* **Work instructions**
Using the records below, count the lines with "Silkscreen" in them. Give the number only.

* **Extracted information**
_ _ _ _ _

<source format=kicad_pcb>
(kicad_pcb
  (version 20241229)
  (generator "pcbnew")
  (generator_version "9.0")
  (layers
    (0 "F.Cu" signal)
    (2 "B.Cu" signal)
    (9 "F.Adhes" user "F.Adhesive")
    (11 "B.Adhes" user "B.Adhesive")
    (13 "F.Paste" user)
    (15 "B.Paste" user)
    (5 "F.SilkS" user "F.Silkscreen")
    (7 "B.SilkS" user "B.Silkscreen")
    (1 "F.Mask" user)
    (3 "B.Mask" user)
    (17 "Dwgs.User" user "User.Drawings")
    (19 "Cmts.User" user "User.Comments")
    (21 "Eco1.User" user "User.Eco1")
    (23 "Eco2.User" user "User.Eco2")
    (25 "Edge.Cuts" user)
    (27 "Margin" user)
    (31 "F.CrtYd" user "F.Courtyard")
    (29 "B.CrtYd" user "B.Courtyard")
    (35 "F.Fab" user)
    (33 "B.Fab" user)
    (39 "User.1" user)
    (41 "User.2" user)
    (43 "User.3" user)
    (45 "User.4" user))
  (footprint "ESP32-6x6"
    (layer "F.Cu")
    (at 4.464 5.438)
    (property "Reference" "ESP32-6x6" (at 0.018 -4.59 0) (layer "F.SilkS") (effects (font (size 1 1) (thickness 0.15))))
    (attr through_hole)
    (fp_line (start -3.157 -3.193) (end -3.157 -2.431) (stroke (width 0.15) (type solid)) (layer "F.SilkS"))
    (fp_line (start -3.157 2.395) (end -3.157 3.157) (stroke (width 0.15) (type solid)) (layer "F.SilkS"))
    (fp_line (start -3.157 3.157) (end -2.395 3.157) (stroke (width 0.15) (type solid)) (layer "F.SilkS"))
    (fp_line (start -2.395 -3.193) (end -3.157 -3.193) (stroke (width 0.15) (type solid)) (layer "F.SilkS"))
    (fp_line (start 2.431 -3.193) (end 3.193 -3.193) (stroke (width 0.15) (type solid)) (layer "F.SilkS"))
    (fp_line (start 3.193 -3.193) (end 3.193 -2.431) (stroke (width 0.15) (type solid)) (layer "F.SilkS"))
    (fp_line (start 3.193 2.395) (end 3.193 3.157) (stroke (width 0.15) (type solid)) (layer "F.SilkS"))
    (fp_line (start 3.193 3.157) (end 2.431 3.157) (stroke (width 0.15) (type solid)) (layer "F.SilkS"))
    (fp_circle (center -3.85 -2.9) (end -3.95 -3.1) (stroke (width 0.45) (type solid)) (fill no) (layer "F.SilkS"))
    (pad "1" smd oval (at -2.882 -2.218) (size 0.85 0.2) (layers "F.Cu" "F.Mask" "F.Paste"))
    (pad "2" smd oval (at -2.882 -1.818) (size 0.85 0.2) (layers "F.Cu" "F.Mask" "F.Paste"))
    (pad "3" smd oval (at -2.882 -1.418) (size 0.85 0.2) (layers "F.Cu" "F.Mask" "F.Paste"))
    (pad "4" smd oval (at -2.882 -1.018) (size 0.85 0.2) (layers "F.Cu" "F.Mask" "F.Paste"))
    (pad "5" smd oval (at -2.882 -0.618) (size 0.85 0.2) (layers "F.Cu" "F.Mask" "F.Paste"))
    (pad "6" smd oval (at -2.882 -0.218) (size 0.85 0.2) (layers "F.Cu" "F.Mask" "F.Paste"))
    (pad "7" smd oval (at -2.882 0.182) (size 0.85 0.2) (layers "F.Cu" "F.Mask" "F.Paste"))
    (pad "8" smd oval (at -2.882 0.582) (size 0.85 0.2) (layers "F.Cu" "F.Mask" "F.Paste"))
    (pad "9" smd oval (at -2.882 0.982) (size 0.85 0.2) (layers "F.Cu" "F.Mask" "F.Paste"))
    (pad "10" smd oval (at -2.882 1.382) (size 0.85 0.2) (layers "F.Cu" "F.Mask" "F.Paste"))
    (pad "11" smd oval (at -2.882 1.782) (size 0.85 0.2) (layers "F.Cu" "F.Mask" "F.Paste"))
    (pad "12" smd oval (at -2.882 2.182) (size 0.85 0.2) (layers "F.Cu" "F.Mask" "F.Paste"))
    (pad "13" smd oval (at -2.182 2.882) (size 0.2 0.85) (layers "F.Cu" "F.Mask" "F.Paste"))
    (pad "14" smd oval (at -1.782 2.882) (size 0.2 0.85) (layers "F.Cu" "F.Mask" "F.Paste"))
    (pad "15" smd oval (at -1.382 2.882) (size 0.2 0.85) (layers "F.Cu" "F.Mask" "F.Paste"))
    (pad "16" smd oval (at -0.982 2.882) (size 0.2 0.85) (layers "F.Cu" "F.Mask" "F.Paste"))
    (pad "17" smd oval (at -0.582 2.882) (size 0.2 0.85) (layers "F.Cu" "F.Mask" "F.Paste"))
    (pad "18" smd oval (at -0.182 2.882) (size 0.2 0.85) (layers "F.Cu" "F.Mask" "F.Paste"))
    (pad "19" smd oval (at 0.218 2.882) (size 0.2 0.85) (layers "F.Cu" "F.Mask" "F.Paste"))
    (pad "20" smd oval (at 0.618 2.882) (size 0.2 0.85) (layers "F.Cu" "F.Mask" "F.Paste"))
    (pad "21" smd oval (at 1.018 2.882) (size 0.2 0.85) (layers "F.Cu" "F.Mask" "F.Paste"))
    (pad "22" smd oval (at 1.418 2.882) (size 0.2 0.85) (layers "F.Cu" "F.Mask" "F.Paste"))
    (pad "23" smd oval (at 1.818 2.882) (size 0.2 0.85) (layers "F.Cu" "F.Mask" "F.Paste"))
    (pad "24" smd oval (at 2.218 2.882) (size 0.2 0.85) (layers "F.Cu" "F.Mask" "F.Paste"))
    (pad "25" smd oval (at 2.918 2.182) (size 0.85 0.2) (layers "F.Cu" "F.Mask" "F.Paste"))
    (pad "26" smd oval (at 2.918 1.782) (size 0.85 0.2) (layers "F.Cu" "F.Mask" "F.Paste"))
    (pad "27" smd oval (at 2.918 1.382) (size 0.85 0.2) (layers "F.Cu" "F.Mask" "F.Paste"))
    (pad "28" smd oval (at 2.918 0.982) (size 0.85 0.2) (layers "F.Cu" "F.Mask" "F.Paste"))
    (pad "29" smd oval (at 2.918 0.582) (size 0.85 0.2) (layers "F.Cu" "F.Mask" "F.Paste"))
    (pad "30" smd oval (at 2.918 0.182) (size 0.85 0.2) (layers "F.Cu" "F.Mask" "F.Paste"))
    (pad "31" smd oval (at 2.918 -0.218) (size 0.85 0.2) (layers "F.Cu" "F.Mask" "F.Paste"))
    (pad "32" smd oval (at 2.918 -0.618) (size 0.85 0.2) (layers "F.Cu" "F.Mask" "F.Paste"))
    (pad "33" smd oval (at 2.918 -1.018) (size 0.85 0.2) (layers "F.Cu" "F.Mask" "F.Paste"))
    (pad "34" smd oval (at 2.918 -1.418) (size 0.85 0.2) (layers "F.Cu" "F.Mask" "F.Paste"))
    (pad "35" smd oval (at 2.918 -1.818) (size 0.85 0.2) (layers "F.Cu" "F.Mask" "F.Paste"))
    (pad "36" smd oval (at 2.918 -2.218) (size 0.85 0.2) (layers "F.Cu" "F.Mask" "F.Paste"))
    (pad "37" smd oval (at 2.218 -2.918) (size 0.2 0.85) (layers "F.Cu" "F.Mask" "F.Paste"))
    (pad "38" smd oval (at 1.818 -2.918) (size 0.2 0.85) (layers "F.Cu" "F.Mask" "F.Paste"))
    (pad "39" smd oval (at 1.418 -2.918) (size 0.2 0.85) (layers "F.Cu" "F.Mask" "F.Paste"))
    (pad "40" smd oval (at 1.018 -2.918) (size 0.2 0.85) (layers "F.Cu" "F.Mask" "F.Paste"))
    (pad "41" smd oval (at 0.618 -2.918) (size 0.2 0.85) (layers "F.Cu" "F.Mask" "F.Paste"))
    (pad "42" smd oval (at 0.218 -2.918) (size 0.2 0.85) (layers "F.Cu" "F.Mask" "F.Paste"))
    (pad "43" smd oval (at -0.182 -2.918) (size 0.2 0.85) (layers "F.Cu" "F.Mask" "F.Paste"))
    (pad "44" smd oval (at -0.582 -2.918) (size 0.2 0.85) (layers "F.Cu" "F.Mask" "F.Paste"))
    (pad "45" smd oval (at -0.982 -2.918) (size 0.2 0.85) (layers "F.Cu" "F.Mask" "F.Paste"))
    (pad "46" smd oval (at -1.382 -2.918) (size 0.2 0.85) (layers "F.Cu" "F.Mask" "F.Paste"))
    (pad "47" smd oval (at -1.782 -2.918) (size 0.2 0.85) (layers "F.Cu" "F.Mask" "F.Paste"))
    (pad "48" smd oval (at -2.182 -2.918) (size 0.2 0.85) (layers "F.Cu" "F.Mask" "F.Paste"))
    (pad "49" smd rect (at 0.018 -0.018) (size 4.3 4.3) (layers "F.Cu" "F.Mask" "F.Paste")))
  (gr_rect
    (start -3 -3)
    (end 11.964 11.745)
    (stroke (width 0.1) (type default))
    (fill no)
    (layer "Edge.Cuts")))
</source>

_ _ _ _ _

* **Response to the task**
2